■ **Activity**: The answer must be every line of the records below that contains the word "input", copied out.

*** Data to process Section Begins ***

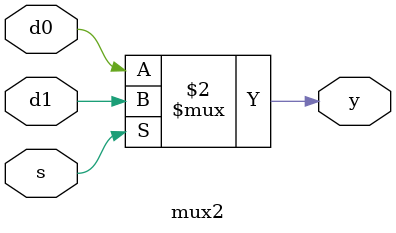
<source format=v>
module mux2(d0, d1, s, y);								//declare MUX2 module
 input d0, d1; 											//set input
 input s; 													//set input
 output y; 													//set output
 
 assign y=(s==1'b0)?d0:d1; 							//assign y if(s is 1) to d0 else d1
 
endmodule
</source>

*** Data to process Section Ends ***

■ **Your solution**:
 input d0, d1; 											//set input
 input s; 													//set input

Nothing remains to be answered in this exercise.